Page images and extracted text

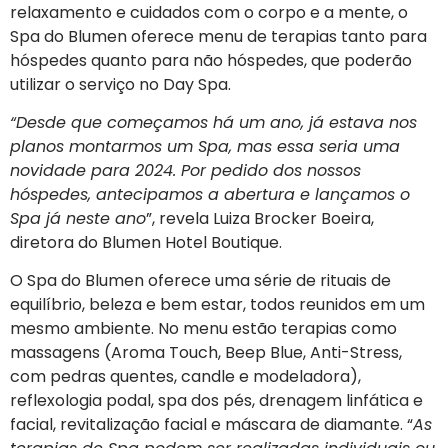
relaxamento e cuidados com o corpo e a mente, o
Spa do Blumen oferece menu de terapias tanto para
hóspedes quanto para não hóspedes, que poderão
utilizar o serviço no Day Spa.
“Desde que começamos há um ano, já estava nos
planos montarmos um Spa, mas essa seria uma
novidade para 2024. Por pedido dos nossos
hóspedes, antecipamos a abertura e lançamos o
Spa já neste ano
”, revela Luiza Brocker Boeira,
diretora do Blumen Hotel Boutique.
O Spa do Blumen oferece uma série de rituais de
equilíbrio, beleza e bem estar, todos reunidos em um
mesmo ambiente. No menu estão terapias como
massagens (Aroma Touch, Beep Blue, Anti-Stress,
com pedras quentes, candle e modeladora),
reflexologia podal, spa dos pés, drenagem linfática e
facial, revitalização facial e máscara de diamante. “
As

**Exercise objective**
The lines from the one holding "já estava nos" to the last line of the entries, both included: retype them exactly and give nothing else.

**Task output**
“Desde que começamos há um ano, já estava nos
planos montarmos um Spa, mas essa seria uma
novidade para 2024. Por pedido dos nossos
hóspedes, antecipamos a abertura e lançamos o
Spa já neste ano
”, revela Luiza Brocker Boeira,
diretora do Blumen Hotel Boutique.
O Spa do Blumen oferece uma série de rituais de
equilíbrio, beleza e bem estar, todos reunidos em um
mesmo ambiente. No menu estão terapias como
massagens (Aroma Touch, Beep Blue, Anti-Stress,
com pedras quentes, candle e modeladora),
reflexologia podal, spa dos pés, drenagem linfática e
facial, revitalização facial e máscara de diamante. “
As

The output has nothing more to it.